Assignment:
Which lines below contain "labels"? Copy every one of them.

(Stored items)
____________
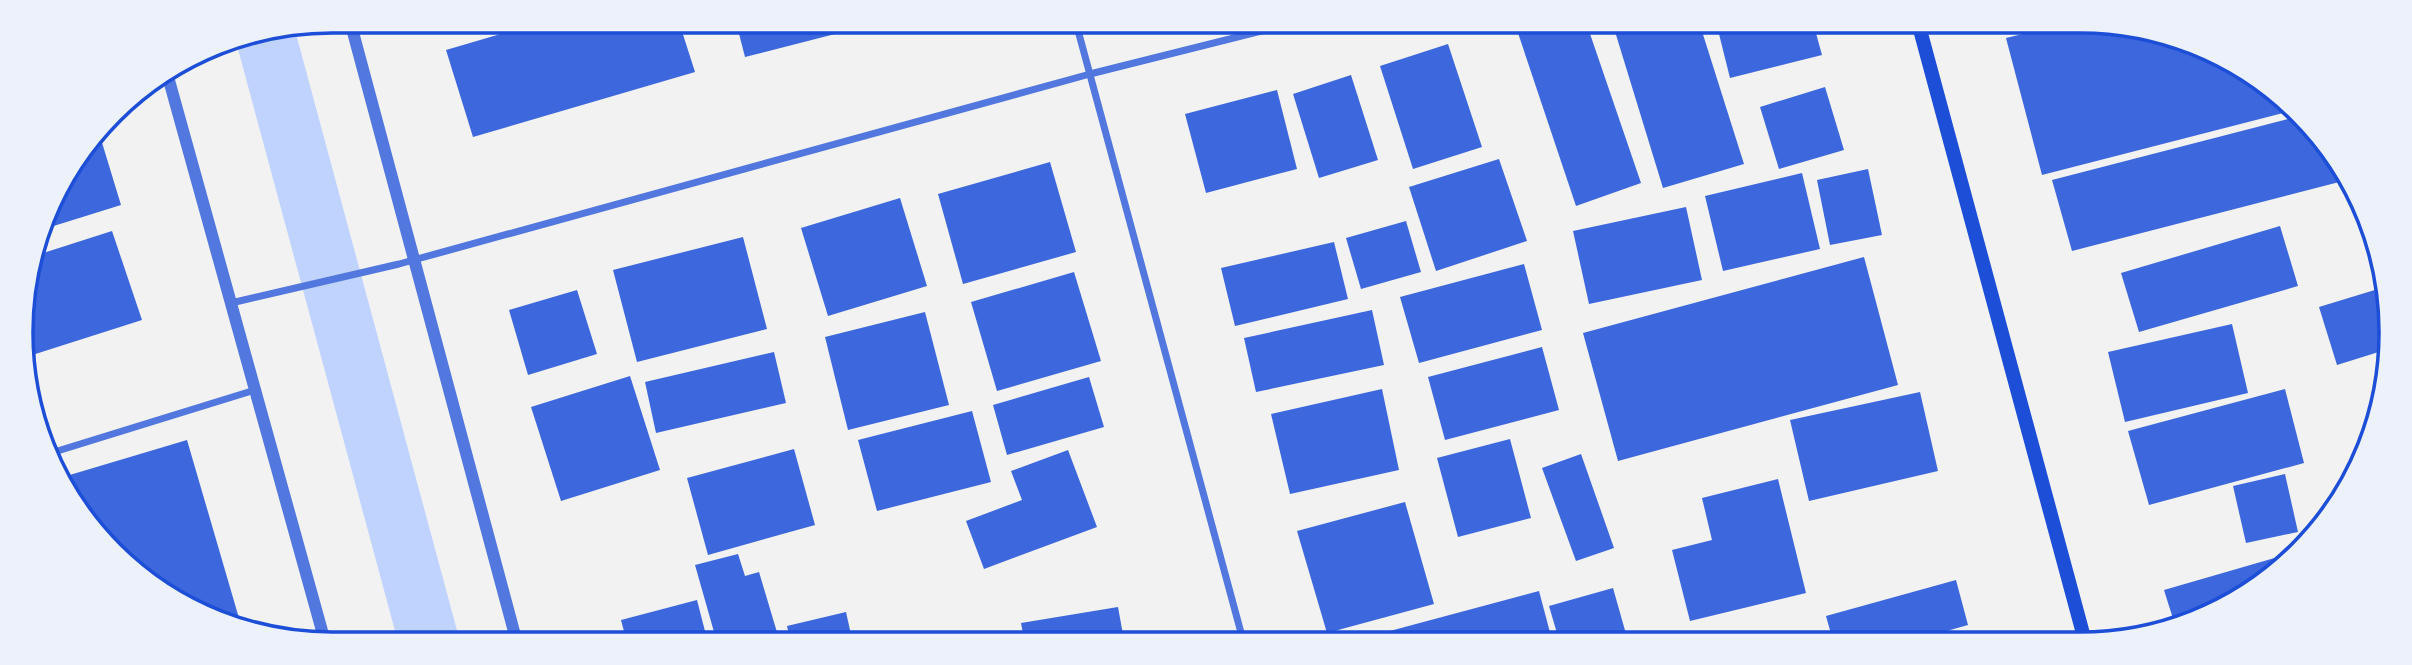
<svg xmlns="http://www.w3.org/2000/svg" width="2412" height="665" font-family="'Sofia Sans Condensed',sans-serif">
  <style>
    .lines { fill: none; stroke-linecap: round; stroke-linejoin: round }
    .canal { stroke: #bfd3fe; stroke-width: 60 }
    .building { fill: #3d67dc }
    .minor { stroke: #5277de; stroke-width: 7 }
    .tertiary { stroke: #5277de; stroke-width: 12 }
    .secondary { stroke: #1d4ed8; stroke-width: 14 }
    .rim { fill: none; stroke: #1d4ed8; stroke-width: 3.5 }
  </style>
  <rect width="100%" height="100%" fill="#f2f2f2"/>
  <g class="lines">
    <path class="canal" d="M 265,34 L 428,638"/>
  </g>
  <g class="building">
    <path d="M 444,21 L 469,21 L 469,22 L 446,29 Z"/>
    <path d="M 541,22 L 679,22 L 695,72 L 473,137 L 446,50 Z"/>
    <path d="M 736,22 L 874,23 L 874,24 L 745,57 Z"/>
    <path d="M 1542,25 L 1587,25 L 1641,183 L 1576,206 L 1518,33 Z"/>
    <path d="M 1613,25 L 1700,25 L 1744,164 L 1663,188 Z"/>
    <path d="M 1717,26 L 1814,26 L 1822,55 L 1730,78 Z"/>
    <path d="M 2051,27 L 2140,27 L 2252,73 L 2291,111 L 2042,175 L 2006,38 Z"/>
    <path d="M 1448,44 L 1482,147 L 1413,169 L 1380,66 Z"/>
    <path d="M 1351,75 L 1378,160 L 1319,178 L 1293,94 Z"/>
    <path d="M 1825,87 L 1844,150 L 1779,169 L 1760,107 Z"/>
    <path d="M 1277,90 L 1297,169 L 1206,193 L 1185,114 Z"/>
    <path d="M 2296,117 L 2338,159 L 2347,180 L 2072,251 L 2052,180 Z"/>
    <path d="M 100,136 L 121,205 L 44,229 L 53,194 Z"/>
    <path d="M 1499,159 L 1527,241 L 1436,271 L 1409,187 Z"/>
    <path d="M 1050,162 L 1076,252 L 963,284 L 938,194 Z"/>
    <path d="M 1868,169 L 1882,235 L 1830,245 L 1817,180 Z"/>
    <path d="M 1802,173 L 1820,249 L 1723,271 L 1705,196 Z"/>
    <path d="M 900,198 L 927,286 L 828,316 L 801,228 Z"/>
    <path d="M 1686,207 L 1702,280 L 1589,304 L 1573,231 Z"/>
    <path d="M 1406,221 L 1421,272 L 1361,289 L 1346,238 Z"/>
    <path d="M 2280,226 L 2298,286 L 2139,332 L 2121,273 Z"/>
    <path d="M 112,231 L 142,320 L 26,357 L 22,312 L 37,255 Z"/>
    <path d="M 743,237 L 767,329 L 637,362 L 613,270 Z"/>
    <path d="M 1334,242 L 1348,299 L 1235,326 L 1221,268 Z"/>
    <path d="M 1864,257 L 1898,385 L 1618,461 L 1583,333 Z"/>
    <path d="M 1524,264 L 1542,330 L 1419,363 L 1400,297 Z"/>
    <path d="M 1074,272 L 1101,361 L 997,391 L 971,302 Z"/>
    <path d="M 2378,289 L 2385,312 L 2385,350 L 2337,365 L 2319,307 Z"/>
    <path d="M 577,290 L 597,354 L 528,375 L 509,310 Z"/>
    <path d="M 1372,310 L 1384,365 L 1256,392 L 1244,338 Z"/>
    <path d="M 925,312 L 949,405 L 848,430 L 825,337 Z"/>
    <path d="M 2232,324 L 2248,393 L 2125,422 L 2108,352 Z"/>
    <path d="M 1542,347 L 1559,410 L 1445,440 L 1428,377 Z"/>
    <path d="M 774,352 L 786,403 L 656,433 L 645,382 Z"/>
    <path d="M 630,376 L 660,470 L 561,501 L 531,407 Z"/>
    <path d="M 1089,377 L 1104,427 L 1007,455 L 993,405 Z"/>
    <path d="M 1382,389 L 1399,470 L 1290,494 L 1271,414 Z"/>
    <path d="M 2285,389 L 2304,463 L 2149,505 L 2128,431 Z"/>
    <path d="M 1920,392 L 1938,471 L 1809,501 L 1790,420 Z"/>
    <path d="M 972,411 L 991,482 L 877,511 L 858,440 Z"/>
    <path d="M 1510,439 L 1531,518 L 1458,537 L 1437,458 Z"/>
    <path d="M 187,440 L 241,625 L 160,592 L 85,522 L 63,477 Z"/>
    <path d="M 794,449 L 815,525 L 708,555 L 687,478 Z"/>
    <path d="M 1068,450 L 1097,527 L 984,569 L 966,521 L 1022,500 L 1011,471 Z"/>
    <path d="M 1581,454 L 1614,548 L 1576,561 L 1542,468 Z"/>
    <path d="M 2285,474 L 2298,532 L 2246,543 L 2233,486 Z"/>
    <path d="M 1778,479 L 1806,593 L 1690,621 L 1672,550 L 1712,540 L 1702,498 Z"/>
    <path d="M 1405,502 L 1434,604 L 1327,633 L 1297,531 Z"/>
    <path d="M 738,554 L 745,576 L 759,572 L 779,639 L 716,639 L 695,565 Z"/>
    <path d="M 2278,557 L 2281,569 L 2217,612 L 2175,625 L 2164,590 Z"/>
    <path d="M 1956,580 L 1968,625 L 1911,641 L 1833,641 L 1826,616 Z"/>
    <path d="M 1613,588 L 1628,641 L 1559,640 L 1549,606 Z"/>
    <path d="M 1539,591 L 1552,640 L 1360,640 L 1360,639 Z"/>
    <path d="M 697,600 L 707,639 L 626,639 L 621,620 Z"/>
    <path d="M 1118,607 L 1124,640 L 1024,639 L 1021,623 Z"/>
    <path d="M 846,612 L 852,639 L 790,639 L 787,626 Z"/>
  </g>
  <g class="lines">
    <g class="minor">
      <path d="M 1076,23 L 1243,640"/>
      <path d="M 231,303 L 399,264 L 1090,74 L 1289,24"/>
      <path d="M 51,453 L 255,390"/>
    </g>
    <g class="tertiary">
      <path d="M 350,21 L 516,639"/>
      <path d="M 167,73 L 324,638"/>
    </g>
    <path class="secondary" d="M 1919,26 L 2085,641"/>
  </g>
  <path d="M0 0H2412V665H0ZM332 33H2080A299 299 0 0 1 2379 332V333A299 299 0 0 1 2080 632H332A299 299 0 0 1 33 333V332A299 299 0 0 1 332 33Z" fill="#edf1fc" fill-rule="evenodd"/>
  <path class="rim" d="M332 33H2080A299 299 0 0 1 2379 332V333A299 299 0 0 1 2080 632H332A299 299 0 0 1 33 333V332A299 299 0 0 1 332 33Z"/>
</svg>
____________
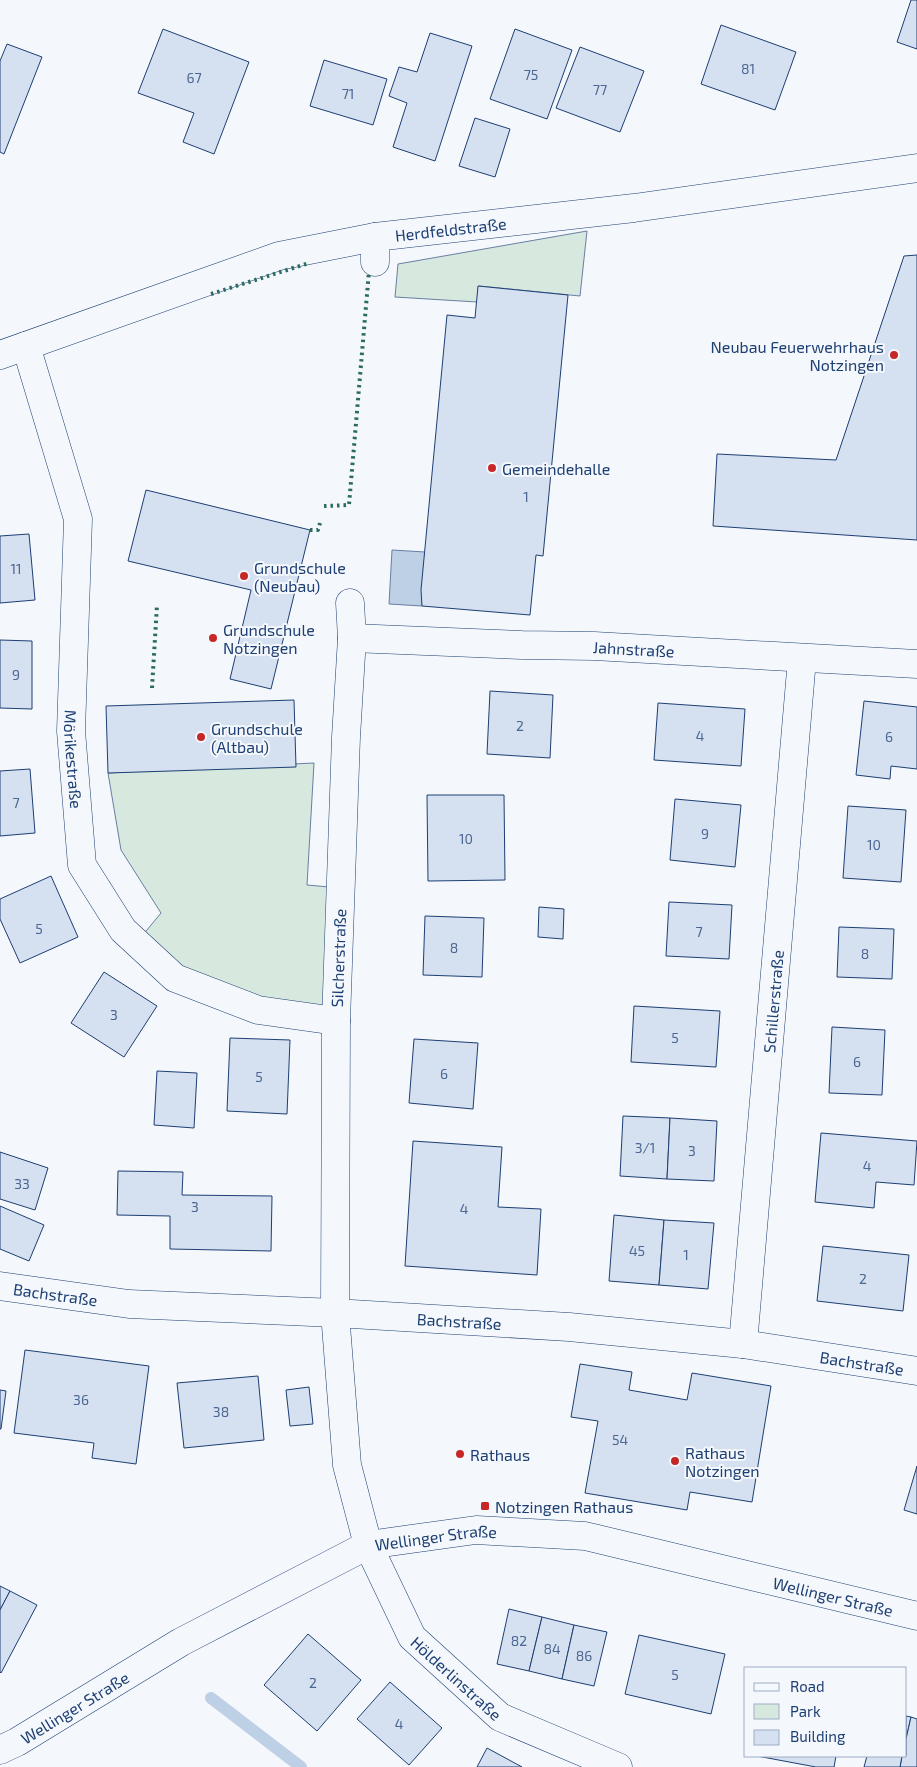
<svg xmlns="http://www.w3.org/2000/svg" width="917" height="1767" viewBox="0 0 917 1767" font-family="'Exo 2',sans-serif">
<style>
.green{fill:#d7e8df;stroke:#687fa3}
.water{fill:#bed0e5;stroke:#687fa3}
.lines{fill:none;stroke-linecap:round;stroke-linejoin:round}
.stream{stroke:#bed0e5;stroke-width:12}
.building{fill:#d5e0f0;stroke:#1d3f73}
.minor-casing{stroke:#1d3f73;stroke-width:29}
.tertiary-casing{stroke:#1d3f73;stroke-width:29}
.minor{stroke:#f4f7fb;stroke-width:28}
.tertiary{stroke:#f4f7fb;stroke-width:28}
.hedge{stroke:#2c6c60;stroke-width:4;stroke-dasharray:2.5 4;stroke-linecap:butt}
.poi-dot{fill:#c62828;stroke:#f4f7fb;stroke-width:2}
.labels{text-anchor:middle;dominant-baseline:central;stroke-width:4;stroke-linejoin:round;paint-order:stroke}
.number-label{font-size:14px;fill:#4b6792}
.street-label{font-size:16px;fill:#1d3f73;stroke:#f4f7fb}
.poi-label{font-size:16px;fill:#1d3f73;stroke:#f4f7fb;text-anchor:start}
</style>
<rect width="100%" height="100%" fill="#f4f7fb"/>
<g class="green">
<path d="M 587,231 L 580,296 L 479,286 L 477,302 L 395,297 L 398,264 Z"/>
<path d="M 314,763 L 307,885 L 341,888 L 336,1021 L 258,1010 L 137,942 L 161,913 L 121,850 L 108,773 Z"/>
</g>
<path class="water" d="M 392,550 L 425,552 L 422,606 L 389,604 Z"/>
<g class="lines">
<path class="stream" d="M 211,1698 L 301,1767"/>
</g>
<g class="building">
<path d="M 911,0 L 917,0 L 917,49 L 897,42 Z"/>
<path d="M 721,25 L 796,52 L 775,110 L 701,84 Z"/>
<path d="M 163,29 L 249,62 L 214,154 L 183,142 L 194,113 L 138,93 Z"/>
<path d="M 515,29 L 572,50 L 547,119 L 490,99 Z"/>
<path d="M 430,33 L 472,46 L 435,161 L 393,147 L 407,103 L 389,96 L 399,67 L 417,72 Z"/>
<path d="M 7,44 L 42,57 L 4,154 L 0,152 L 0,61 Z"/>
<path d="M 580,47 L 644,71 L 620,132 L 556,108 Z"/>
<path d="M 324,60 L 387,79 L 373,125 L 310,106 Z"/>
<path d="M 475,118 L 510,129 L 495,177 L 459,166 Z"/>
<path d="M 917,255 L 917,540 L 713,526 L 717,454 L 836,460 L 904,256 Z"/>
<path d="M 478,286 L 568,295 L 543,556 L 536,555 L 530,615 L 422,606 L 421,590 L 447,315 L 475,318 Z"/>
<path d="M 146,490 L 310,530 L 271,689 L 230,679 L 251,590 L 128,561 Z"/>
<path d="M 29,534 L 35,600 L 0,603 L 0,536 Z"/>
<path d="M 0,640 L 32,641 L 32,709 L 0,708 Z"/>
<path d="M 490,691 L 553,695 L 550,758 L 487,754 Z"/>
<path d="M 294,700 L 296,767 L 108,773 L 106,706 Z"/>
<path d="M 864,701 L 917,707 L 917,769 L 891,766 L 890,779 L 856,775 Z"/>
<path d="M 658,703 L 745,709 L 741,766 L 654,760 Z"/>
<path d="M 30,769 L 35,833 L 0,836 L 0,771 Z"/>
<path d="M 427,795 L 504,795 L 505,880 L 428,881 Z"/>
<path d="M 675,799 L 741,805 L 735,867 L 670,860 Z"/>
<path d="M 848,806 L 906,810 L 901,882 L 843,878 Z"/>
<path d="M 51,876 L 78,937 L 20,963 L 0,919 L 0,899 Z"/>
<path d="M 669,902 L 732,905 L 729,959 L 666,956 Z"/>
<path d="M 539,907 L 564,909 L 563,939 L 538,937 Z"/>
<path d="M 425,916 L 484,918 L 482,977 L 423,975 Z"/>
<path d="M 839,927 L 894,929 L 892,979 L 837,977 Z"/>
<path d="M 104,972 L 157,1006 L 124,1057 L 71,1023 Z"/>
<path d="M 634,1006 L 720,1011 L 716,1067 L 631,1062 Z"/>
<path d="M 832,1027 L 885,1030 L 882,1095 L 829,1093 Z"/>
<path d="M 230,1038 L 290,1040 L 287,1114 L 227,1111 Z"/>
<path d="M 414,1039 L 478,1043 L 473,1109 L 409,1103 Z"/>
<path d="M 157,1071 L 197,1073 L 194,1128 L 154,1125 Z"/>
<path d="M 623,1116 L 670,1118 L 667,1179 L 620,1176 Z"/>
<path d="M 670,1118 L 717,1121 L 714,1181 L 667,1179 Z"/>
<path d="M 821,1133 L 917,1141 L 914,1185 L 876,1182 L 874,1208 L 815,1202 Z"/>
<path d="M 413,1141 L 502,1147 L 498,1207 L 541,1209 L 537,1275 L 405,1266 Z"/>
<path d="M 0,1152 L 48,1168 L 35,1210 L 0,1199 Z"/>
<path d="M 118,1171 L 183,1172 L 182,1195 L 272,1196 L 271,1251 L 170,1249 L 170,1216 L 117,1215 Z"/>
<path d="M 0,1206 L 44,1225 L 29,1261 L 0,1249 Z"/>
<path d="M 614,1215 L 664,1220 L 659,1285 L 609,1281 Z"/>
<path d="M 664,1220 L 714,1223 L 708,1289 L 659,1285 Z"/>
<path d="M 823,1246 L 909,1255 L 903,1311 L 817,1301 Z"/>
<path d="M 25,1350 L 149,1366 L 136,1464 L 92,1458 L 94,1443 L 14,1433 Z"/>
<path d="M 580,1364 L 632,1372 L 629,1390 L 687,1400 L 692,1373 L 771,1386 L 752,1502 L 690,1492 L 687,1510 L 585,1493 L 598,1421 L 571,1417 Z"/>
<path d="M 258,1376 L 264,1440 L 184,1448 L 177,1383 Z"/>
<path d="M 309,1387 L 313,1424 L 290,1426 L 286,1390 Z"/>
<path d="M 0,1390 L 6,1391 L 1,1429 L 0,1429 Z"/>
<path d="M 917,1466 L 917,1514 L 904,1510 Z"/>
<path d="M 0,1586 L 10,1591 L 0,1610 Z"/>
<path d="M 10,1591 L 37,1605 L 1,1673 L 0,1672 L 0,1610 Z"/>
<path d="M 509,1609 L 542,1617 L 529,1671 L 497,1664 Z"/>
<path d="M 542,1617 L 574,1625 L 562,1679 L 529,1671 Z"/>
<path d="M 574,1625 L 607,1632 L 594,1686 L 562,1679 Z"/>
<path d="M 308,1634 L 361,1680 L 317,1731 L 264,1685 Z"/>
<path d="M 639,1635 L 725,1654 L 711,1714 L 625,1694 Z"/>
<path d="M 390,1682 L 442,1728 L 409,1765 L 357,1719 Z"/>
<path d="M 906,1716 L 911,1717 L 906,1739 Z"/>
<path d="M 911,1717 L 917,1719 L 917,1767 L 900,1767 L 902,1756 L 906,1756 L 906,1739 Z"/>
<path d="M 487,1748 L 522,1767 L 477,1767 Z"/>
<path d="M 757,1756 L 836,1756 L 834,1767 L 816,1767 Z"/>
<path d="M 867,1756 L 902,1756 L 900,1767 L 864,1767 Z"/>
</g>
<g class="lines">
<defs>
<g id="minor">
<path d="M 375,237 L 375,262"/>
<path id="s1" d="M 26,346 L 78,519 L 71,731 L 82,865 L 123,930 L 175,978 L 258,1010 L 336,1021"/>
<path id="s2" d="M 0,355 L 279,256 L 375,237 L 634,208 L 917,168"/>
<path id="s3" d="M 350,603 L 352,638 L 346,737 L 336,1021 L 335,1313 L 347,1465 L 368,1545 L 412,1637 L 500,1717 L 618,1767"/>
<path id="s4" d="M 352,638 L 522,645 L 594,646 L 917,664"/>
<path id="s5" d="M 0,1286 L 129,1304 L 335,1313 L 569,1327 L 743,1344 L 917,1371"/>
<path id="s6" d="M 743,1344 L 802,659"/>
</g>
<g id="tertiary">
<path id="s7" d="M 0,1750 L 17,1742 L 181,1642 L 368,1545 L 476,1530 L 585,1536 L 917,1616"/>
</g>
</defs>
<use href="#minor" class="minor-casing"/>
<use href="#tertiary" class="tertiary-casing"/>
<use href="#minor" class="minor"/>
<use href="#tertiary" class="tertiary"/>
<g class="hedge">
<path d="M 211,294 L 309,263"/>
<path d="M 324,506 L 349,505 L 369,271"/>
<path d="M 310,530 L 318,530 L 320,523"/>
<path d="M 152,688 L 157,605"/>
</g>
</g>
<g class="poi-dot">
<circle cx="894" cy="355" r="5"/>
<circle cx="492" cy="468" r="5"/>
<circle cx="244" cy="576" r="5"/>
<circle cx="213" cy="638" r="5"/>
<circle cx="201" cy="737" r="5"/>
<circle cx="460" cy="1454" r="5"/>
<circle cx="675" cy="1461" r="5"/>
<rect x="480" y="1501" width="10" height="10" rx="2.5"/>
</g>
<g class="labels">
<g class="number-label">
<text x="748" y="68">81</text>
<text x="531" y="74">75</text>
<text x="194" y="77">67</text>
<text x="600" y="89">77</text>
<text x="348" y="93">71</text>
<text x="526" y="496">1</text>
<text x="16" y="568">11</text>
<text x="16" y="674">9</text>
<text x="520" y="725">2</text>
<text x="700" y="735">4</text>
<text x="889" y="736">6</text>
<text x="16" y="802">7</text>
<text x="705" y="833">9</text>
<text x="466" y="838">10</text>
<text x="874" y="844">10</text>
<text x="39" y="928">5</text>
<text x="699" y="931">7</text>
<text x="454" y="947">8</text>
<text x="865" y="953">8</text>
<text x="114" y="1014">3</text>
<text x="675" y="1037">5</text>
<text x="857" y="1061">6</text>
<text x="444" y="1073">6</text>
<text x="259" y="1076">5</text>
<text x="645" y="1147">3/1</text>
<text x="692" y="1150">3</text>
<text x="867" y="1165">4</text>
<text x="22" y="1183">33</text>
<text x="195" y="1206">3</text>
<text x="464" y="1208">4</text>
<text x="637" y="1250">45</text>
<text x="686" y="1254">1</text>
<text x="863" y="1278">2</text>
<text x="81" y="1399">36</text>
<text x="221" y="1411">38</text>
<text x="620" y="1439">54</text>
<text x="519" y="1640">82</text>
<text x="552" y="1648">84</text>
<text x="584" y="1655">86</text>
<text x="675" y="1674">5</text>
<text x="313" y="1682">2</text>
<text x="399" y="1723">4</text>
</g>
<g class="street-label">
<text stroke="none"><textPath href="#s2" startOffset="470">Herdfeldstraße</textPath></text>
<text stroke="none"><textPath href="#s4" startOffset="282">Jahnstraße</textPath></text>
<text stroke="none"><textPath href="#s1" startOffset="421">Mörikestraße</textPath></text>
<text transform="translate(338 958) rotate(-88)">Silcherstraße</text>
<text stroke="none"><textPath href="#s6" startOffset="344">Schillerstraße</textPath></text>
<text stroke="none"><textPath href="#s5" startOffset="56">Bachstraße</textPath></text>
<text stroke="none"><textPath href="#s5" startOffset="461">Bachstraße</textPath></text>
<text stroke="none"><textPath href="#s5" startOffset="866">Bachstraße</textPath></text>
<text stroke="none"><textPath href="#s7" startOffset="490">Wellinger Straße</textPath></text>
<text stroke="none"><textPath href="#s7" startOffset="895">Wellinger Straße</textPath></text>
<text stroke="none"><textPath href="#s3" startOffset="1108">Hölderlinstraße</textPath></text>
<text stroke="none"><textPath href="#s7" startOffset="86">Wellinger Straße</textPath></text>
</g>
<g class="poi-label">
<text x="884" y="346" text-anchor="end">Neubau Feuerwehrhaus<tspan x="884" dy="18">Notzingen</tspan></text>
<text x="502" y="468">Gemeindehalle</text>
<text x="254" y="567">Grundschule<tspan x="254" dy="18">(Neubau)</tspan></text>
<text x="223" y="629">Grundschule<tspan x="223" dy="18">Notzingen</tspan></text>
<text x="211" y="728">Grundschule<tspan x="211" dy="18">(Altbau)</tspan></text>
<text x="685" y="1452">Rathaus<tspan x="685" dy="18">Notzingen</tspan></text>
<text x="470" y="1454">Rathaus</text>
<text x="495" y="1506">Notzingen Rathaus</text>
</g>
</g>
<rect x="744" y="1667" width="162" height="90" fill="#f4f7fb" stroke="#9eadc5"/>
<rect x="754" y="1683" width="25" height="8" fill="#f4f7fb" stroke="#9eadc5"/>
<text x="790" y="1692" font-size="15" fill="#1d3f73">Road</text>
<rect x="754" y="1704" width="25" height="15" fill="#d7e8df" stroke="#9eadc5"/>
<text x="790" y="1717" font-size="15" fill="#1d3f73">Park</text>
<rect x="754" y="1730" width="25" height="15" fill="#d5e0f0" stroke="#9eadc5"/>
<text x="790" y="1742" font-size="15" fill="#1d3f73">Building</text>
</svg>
____________
Your response:
.labels{text-anchor:middle;dominant-baseline:central;stroke-width:4;stroke-linejoin:round;paint-order:stroke}
<g class="labels">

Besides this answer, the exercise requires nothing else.